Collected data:
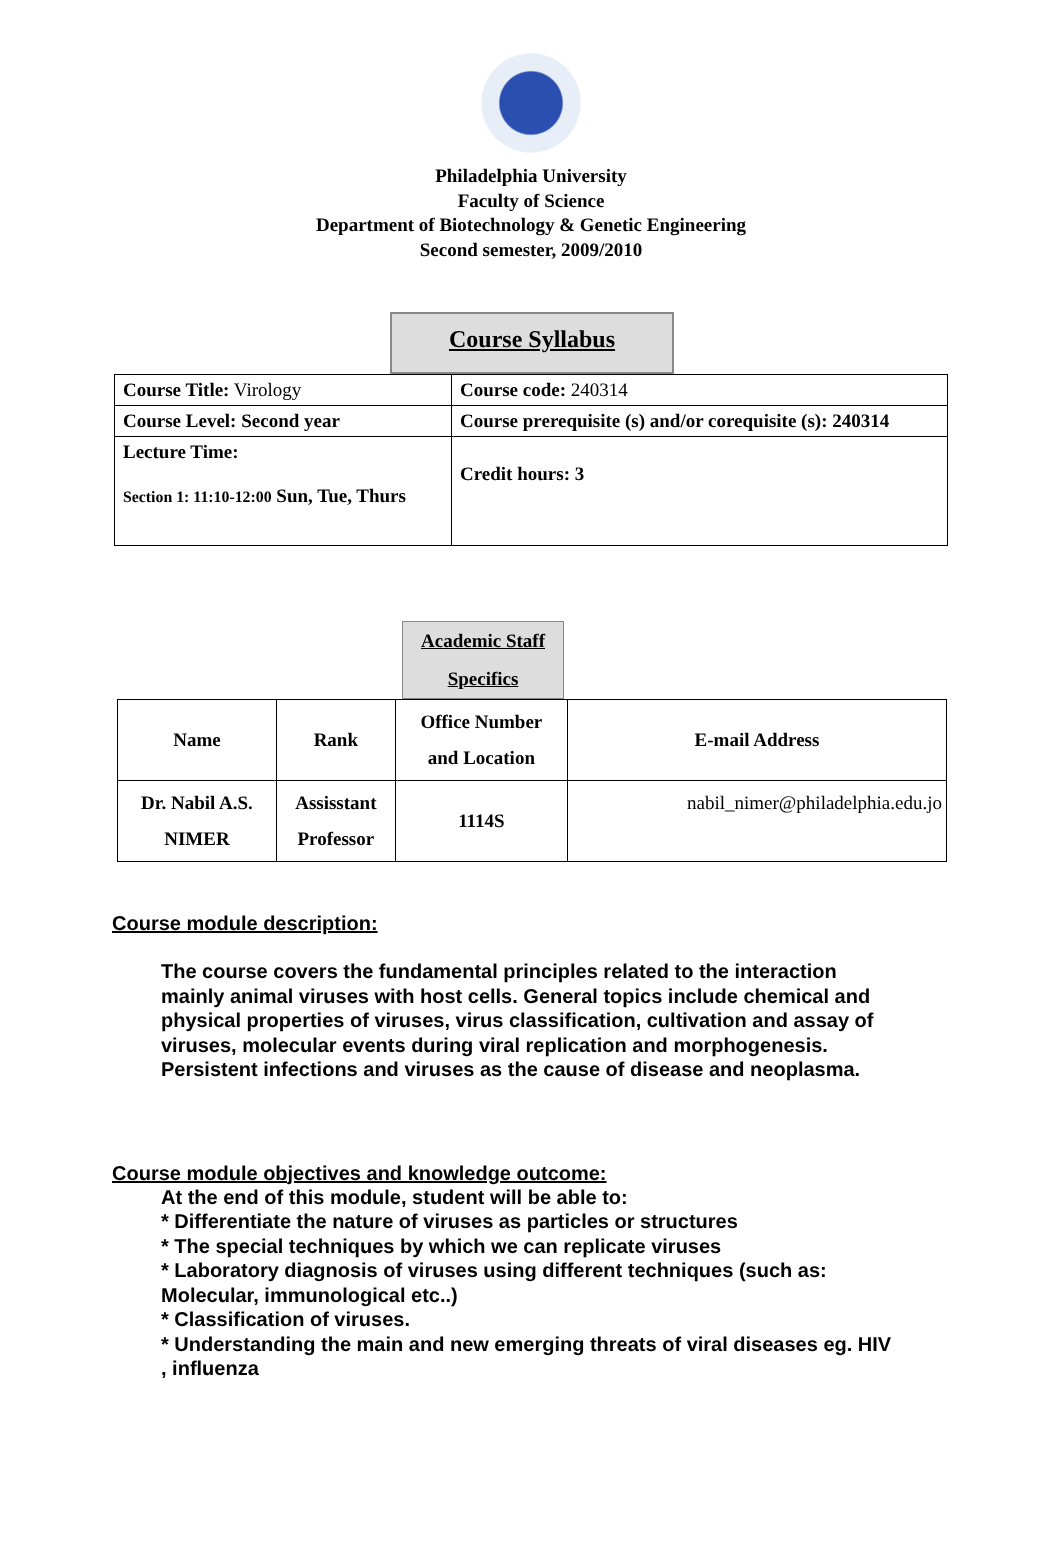Philadelphia University
Faculty of Science
Department of Biotechnology & Genetic Engineering
Second semester, 2009/2010
Course Syllabus
| Course Title: Virology | Course code: 240314 |
| Course Level: Second year | Course prerequisite (s) and/or corequisite (s): 240314 |
| Lecture Time: Section 1: 11:10-12:00 Sun, Tue, Thurs | Credit hours: 3 |
Academic Staff
Specifics
| Name | Rank | Office Number and Location | E-mail Address |
| Dr. Nabil A.S. NIMER | Assisstant Professor | 1114S | nabil_nimer@philadelphia.edu.jo |
Course module description:
The course covers the fundamental principles related to the interaction mainly animal viruses with host cells. General topics include chemical and physical properties of viruses, virus classification, cultivation and assay of viruses, molecular events during viral replication and morphogenesis. Persistent infections and viruses as the cause of disease and neoplasma.
Course module objectives and knowledge outcome:
At the end of this module, student will be able to:
* Differentiate the nature of viruses as particles or structures
* The special techniques by which we can replicate viruses
* Laboratory diagnosis of viruses using different techniques (such as: Molecular, immunological etc..)
* Classification of viruses.
* Understanding the main and new emerging threats of viral diseases eg. HIV , influenza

* _What is required_
Your copy should match the data exactly, apart from the images, which are dropped.

* _Answer box_
Philadelphia University
Faculty of Science
Department of Biotechnology & Genetic Engineering
Second semester, 2009/2010
Course Syllabus
| Course Title: Virology | Course code: 240314 |
| Course Level: Second year | Course prerequisite (s) and/or corequisite (s): 240314 |
| Lecture Time: Section 1: 11:10-12:00 Sun, Tue, Thurs | Credit hours: 3 |
Academic Staff
Specifics
| Name | Rank | Office Number and Location | E-mail Address |
| Dr. Nabil A.S. NIMER | Assisstant Professor | 1114S | nabil_nimer@philadelphia.edu.jo |
Course module description:
The course covers the fundamental principles related to the interaction mainly animal viruses with host cells. General topics include chemical and physical properties of viruses, virus classification, cultivation and assay of viruses, molecular events during viral replication and morphogenesis. Persistent infections and viruses as the cause of disease and neoplasma.
Course module objectives and knowledge outcome:
At the end of this module, student will be able to:
* Differentiate the nature of viruses as particles or structures
* The special techniques by which we can replicate viruses
* Laboratory diagnosis of viruses using different techniques (such as: Molecular, immunological etc..)
* Classification of viruses.
* Understanding the main and new emerging threats of viral diseases eg. HIV , influenza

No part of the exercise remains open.